Start of SUPPLIED MATERIAL
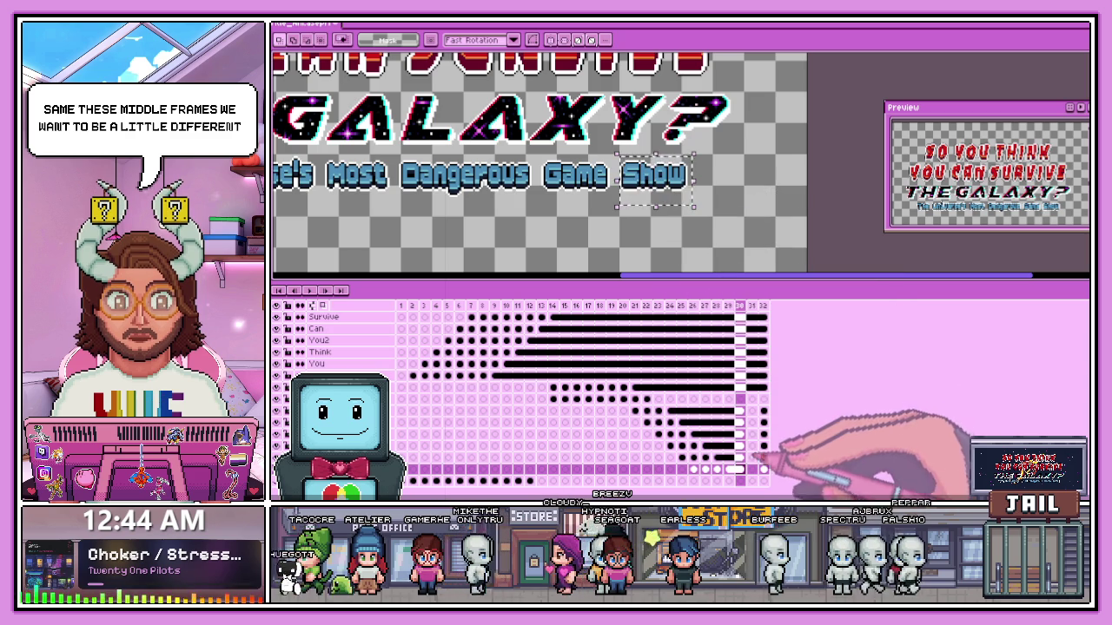
- Scale Show larger on frame 31, then check frames with the full subtitle and frame 17
left_click(753, 453)
scroll(636, 205, "up", 1)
End of SUPPLIED MATERIAL
_WORK ORDER:_ Repeat the material above precisely as it appears, omitting the images it contains.

_RESPONSE AREA:_
- Scale Show larger on frame 31, then check frames with the full subtitle and frame 17
left_click(753, 453)
scroll(636, 205, "up", 1)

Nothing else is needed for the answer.